● WHAT IS REQUIRED
Retype the records verbatim, line for line, from their first line through the line containing "УЗНАТЬ О СЕССИИ", with both ends included. Omit the pictures from your output.

_ _ _ _ _ _ _

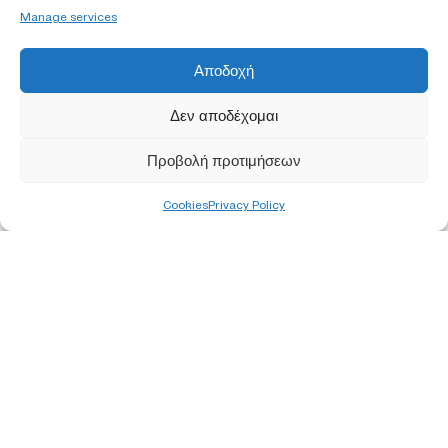
Manage services
Αποδοχή
Δεν αποδέχομαι
Προβολή προτιμήσεων
Cookies
Privacy Policy
HEAD OFFICES
ATHENS
113, Orfeos str., 11855 Rouf, Athens
Τ 210 340 8800
F 210 347 0555
Ε
info@pjc.gr
THESSALONIKI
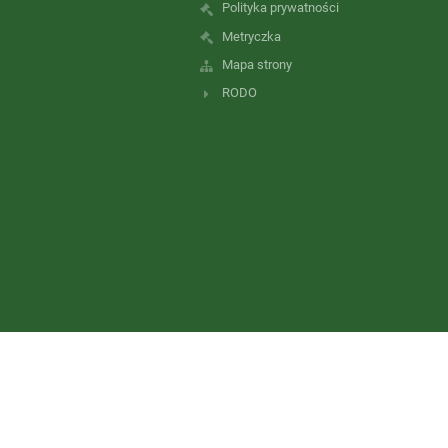
Polityka prywatności
Metryczka
Mapa strony
RODO
Wersja dla słabowidzących
+
-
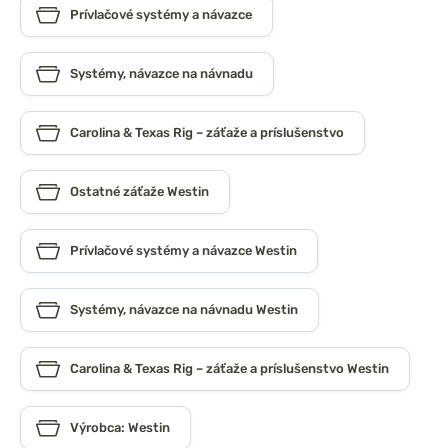
Prívlačové systémy a návazce
Systémy, návazce na návnadu
Carolina & Texas Rig – záťaže a príslušenstvo
Ostatné záťaže Westin
Prívlačové systémy a návazce Westin
Systémy, návazce na návnadu Westin
Carolina & Texas Rig – záťaže a príslušenstvo Westin
Výrobca: Westin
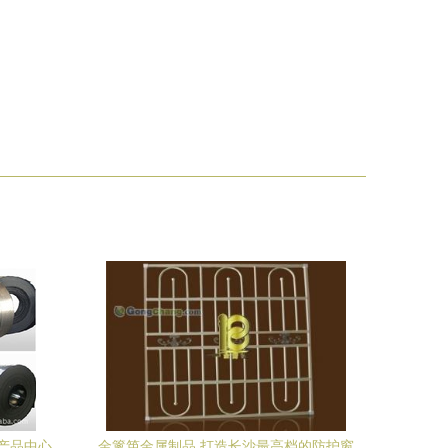
产品中心
金篱笆金属制品 打造长沙最高档的防护窗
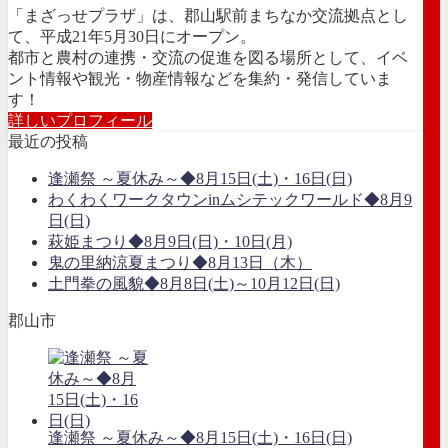
「まざっせプラザ」は、郡山駅前まちなか交流拠点とし
て、平成21年5月30日にオープン。
都市と農村の連携・交流の促進を図る場所として、イベ
ント情報や観光・物産情報などを集約・発信していま
す！
詳しいプロフィール
最近の投稿
逢瀬祭 ～夏休み～◆8月15日(土)・16日(日)
わくわくワークタウンinムシテックワールド◆8月9
日(日)
萩姫まつり◆8月9日(日)・10日(月)
鬼の里納涼夏まつり◆8月13日（木）
土門拳の風貌◆8月8日(土)～10月12日(日)
郡山市
逢瀬祭 ～夏休み～◆8月15日(土)・16日(日)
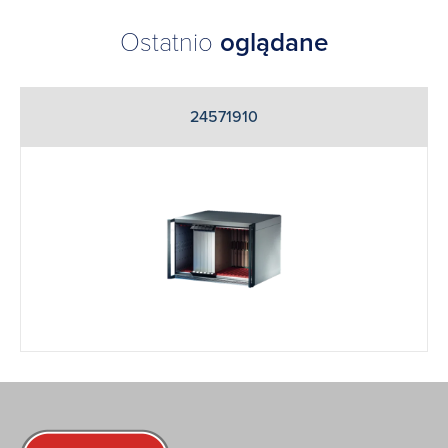
Ostatnio
oglądane
24571910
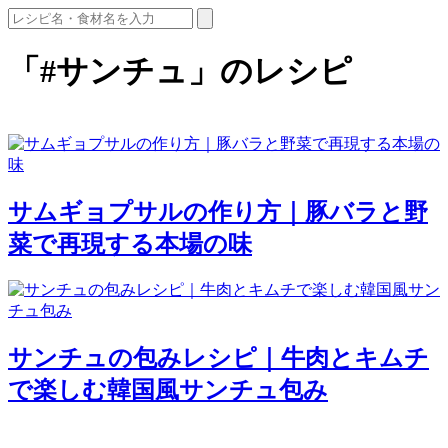
「#サンチュ」のレシピ
サムギョプサルの作り方｜豚バラと野
菜で再現する本場の味
サンチュの包みレシピ｜牛肉とキムチ
で楽しむ韓国風サンチュ包み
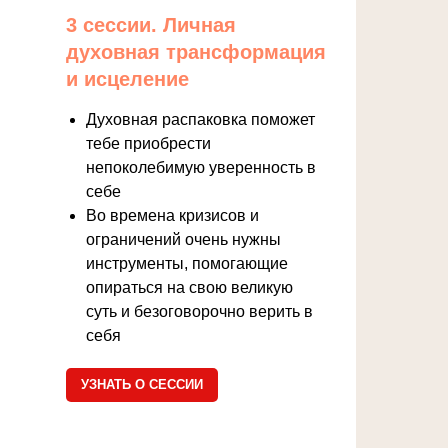
3 сессии. Личная
духовная трансформация
и исцеление
Духовная распаковка поможет
тебе приобрести
непоколебимую уверенность в
себе
Во времена кризисов и
ограничений очень нужны
инструменты, помогающие
опираться на свою великую
суть и безоговорочно верить в
себя
УЗНАТЬ О СЕССИИ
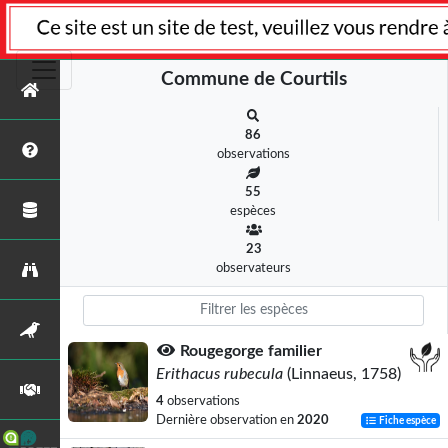
Commune de Courtils
86
observations
55
espèces
23
observateurs
Rougegorge familier
Erithacus rubecula
(Linnaeus, 1758)
4
observations
Dernière observation en
2020
Fiche espèce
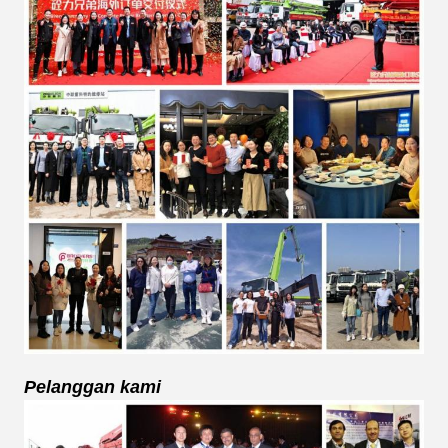
Pelanggan kami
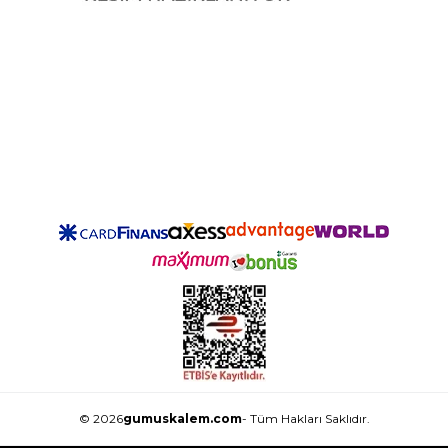
© 2026
gumuskalem.com
- Tüm Hakları Saklıdır.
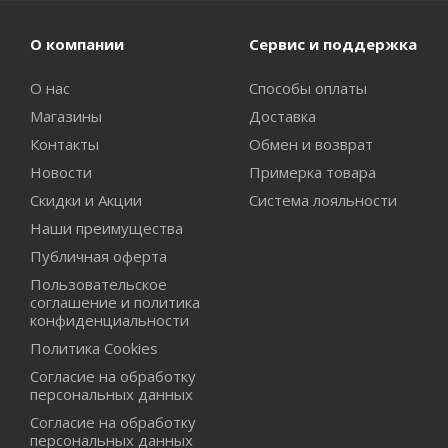
О компании
Сервис и поддержка
О нас
Способы оплаты
Магазины
Доставка
Контакты
Обмен и возврат
Новости
Примерка товара
Скидки и Акции
Система лояльности
Наши преимущества
Публичная оферта
Пользовательское
соглашение и политика
конфиденциальности
Политика Cookies
Согласие на обработку
персональных данных
Согласие на обработку
персональных данных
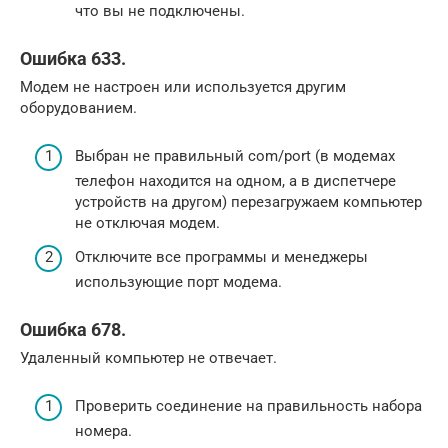
что вы не подключены.
Ошибка 633.
Модем не настроен или используется другим
оборудованием.
Выбран не правильный com/port (в модемах
телефон находится на одном, а в диспетчере
устройств на другом) перезагружаем компьютер
не отключая модем.
Отключите все программы и менеджеры
использующие порт модема.
Ошибка 678.
Удаленный компьютер не отвечает.
Проверить соединение на правильность набора
номера.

_ _ _ _ _ _ _

● RESPONSE TO THE EXERCISE
Manage services
Αποδοχή
Δεν αποδέχομαι
Προβολή προτιμήσεων
Cookies
Privacy Policy
HEAD OFFICES
ATHENS
113, Orfeos str., 11855 Rouf, Athens
Τ 210 340 8800
F 210 347 0555
Ε
info@pjc.gr
THESSALONIKI
Polityka prywatności
Metryczka
Mapa strony
RODO
Wersja dla słabowidzących
+
-
Prívlačové systémy a návazce
Systémy, návazce na návnadu
Carolina & Texas Rig – záťaže a príslušenstvo
Ostatné záťaže Westin
Prívlačové systémy a návazce Westin
Systémy, návazce na návnadu Westin
Carolina & Texas Rig – záťaže a príslušenstvo Westin
Výrobca: Westin
产品中心
金篱笆金属制品 打造长沙最高档的防护窗
「まざっせプラザ」は、郡山駅前まちなか交流拠点とし
て、平成21年5月30日にオープン。
都市と農村の連携・交流の促進を図る場所として、イベ
ント情報や観光・物産情報などを集約・発信していま
す！
詳しいプロフィール
最近の投稿
逢瀬祭 ～夏休み～◆8月15日(土)・16日(日)
わくわくワークタウンinムシテックワールド◆8月9
日(日)
萩姫まつり◆8月9日(日)・10日(月)
鬼の里納涼夏まつり◆8月13日（木）
土門拳の風貌◆8月8日(土)～10月12日(日)
郡山市
逢瀬祭 ～夏休み～◆8月15日(土)・16日(日)
Ostatnio
oglądane
24571910
「#サンチュ」のレシピ
サムギョプサルの作り方｜豚バラと野
菜で再現する本場の味
サンチュの包みレシピ｜牛肉とキムチ
で楽しむ韓国風サンチュ包み
3 сессии. Личная
духовная трансформация
и исцеление
Духовная распаковка поможет
тебе приобрести
непоколебимую уверенность в
себе
Во времена кризисов и
ограничений очень нужны
инструменты, помогающие
опираться на свою великую
суть и безоговорочно верить в
себя
УЗНАТЬ О СЕССИИ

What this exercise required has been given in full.